4aiman wrote: ↑Thu Feb 04, 2021 9:15 am
The question implied I'd like to know why the thing isn't defined when it clearly (to me anyway) is.
The error doesn't say that it isn't defined. It says that it doesn't exist. The help text says that a common error is to
define (hence it
is defined) but then not
use the variable.
While it doesn't seem to be the case of your driver (because it worked, at the end), for some drivers it happens that when a variable is defined but then not used, the GLSL compiler optimizes out that variable, and when trying to send values to it, the variable no longer exists. It's a fairly common gotcha: a program works just fine in your system, but when sending it to someone who has a driver that optimizes the variable out, it suddenly crashes with that error.

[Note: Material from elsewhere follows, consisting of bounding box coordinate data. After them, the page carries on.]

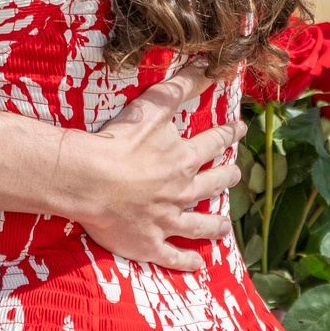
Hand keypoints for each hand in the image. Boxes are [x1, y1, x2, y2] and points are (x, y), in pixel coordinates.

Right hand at [71, 62, 243, 268]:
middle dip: (226, 177)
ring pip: (200, 225)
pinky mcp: (149, 244)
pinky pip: (173, 256)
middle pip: (212, 184)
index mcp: (184, 158)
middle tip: (234, 174)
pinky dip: (187, 261)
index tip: (239, 128)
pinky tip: (198, 265)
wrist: (91, 179)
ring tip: (225, 225)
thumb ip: (182, 85)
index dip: (228, 133)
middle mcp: (183, 191)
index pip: (215, 142)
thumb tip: (209, 65)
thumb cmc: (120, 141)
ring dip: (215, 225)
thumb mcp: (153, 106)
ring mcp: (167, 221)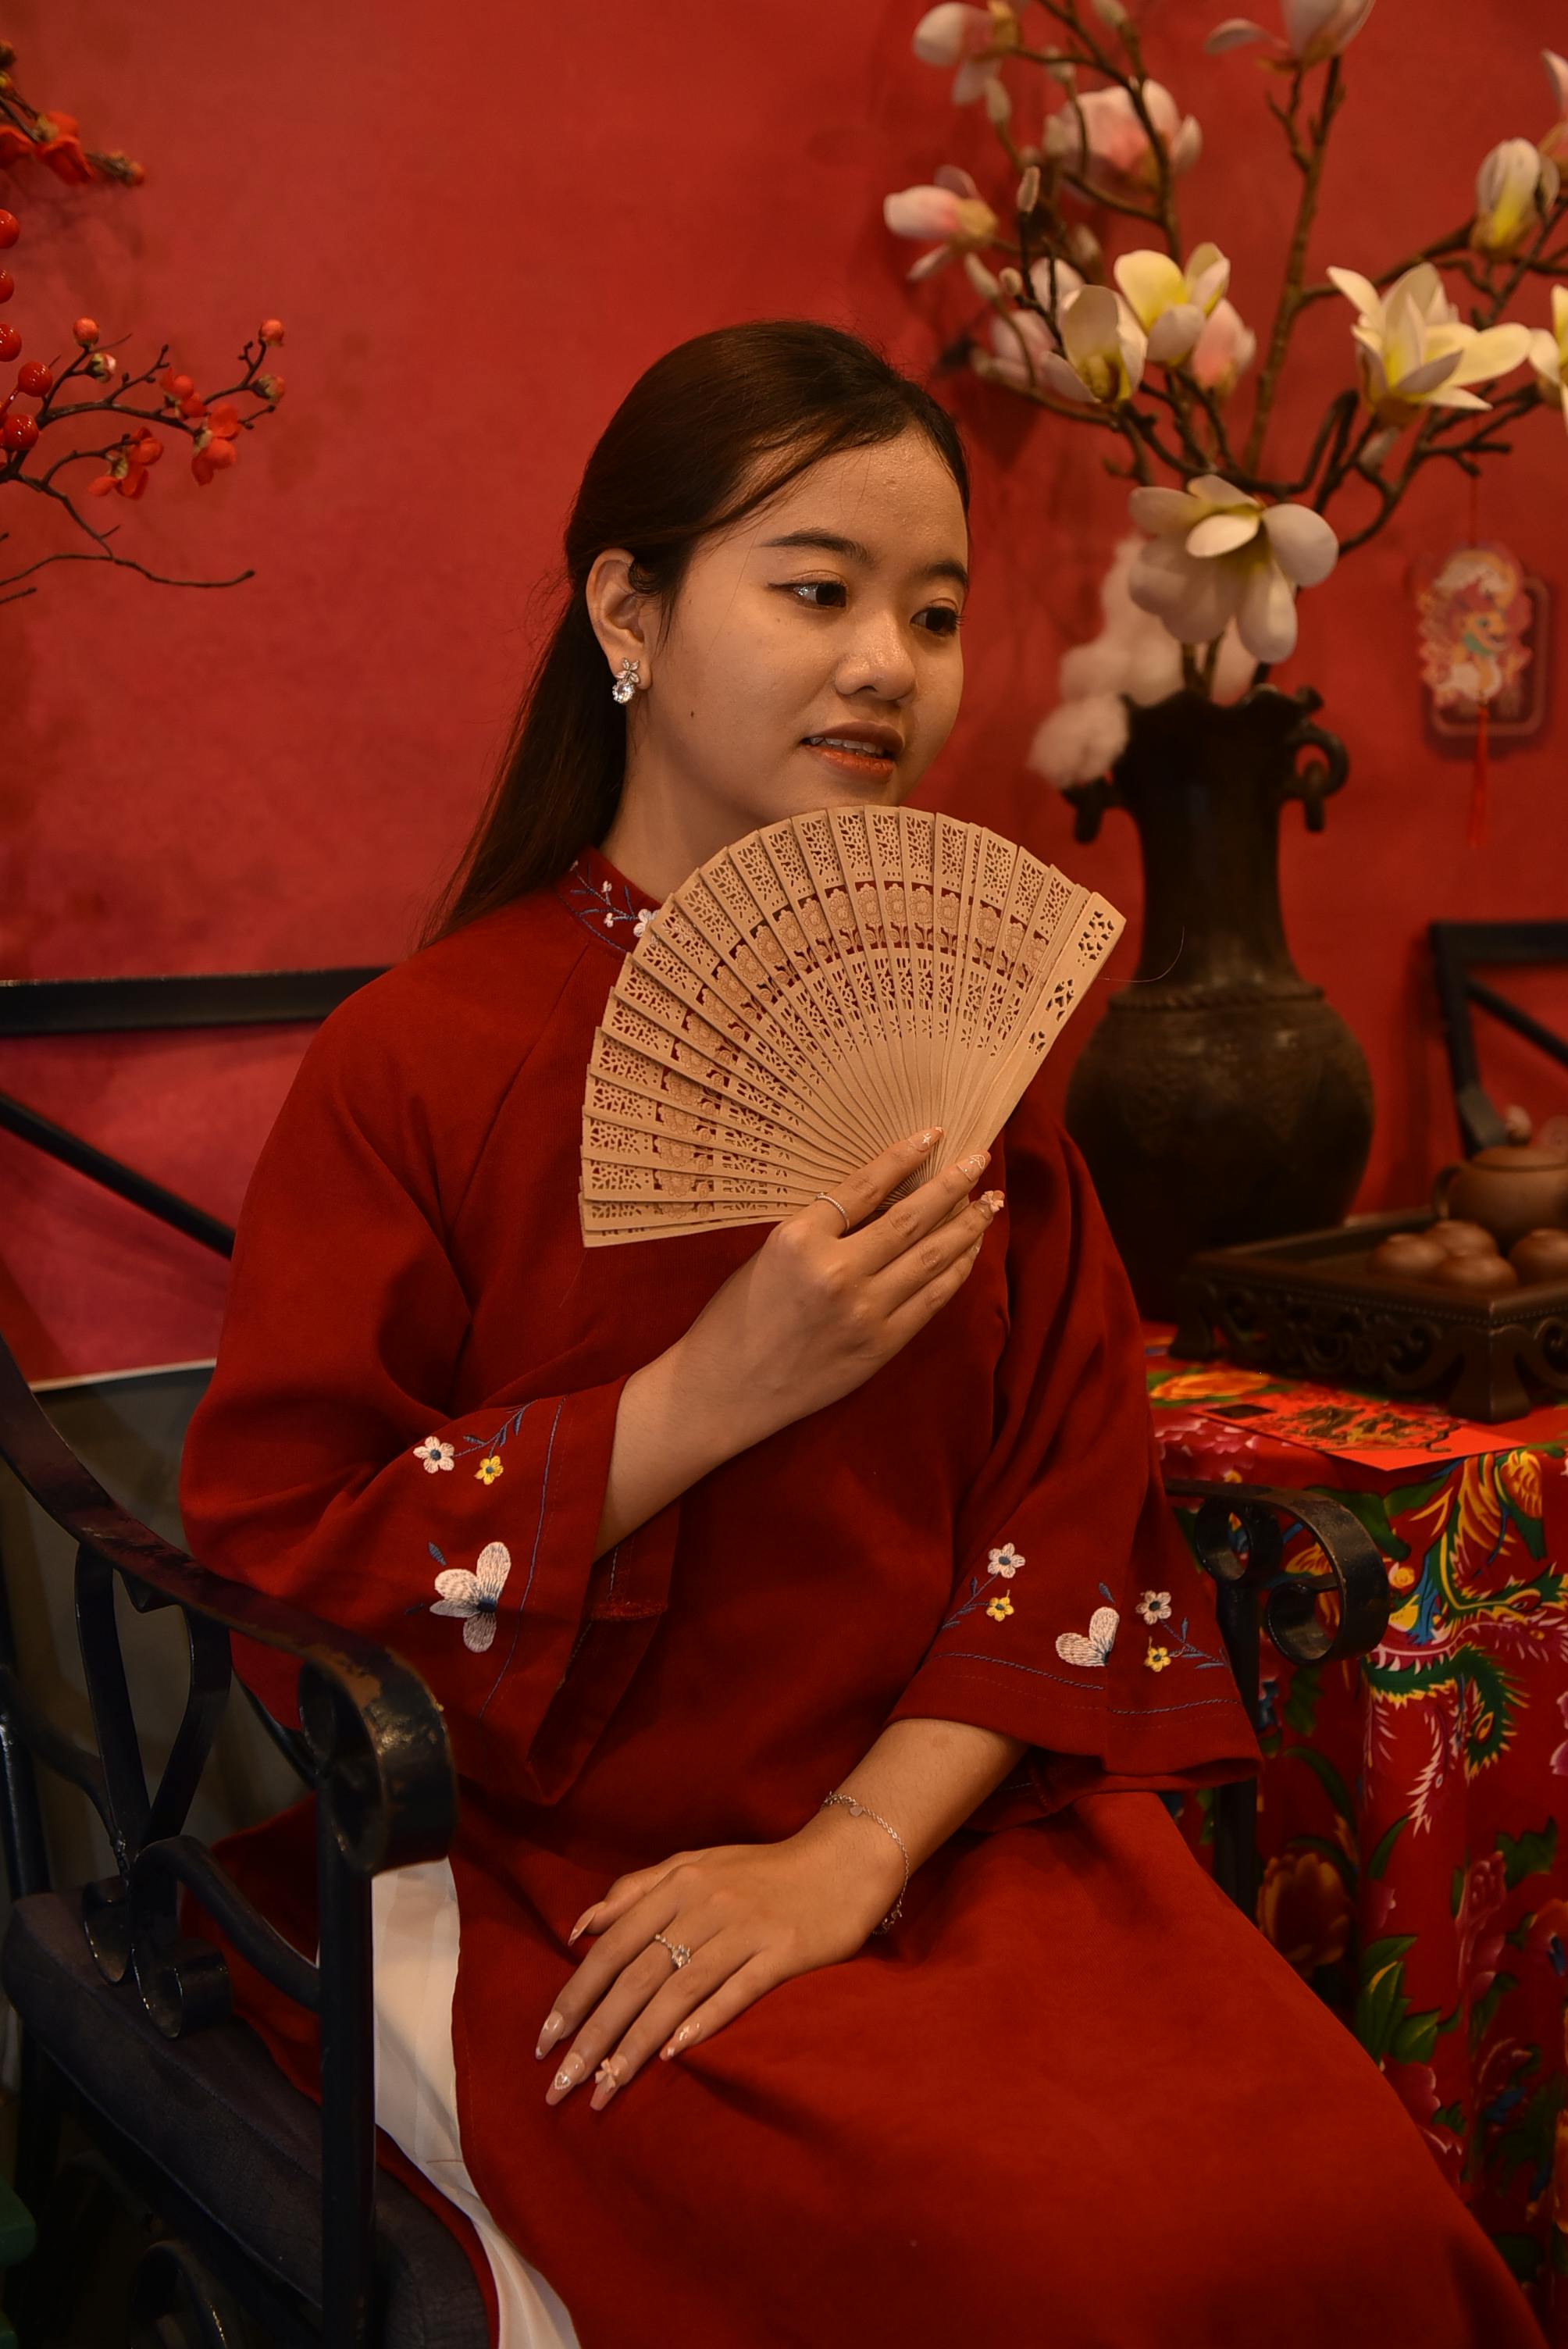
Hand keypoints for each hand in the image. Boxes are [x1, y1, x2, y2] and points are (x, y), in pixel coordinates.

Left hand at [534, 1811, 904, 2112]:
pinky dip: (702, 2022)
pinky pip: (735, 1991)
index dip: (575, 1994)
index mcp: (677, 1882)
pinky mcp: (782, 1952)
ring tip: (606, 2088)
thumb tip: (580, 1928)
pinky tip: (674, 2057)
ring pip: (677, 1991)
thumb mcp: (694, 1864)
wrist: (842, 1861)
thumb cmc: (761, 1871)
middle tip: (561, 2084)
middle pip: (637, 1976)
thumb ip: (636, 1890)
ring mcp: (744, 1929)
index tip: (544, 2040)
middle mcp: (704, 1904)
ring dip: (637, 2044)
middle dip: (594, 2034)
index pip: (612, 1945)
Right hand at [672, 1127, 1003, 1453]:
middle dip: (953, 1186)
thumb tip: (883, 1200)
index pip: (866, 1185)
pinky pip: (932, 1300)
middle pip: (911, 1219)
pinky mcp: (881, 1345)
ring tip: (990, 1203)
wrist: (725, 1389)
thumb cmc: (737, 1316)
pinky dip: (956, 1271)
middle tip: (980, 1161)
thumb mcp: (770, 1254)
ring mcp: (864, 1312)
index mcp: (799, 1240)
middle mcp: (837, 1272)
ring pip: (931, 1257)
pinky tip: (970, 1250)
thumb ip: (822, 1230)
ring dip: (967, 1227)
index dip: (905, 1157)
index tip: (935, 1134)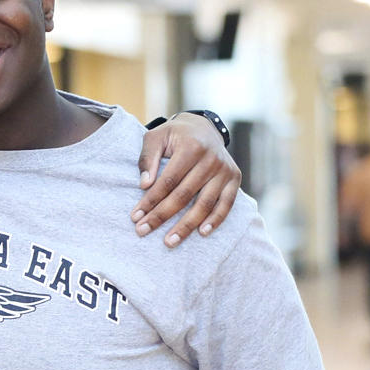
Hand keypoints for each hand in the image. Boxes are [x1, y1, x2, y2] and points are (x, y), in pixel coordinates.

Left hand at [133, 114, 239, 246]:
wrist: (204, 127)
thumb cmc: (175, 136)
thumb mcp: (156, 137)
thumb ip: (148, 158)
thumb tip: (144, 184)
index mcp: (191, 147)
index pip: (168, 181)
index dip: (150, 200)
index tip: (135, 217)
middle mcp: (211, 159)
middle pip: (184, 195)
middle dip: (161, 216)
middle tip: (142, 231)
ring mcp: (225, 170)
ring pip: (205, 203)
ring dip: (186, 225)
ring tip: (169, 242)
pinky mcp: (234, 178)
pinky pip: (227, 203)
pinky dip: (216, 220)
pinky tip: (202, 233)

For example, this main.lua crashes with my graphics driver, but not with some others:
Code: Select all
love.graphics.newShader[[
uniform float x; // defined, but not used anywhere
vec4 effect(vec4 col, Image tex, vec2 texpos, vec2 scrpos) { return col * Texel(tex, texpos); }
]]:send('x', 1) -- 'x' is optimized out and this causes an error because it doesn't exist
4aiman wrote: ↑Thu Feb 04, 2021 9:15 am
In the original it is separated into two lines, but I have no idea why.
I don't know much GLSL, but by analogy with C, lines starting with # are preprocessor directives, and they consist of a single line (except when the last character in the line is a \ symbol, which means that it continues on the next line). In the case of #define, it defines a macro with the name that appears immediately after #define, to be everything between the next non-blank character after the name, and the end of the line. In this case, the idea was to define the macro 'LIGHTS' to be '16', but the way you wrote it, it was defining the macro 'LIGHTS' to be '16 uniform PointLight pointLights[LIGHTS];'. These macros are text replacement macros; if 'LIGHTS' was used anywhere else, it would be replaced by '16 uniform PointLight pointLights[LIGHTS];', most likely causing a syntax error.
Apologies to Groverburger for diverting his thread even more.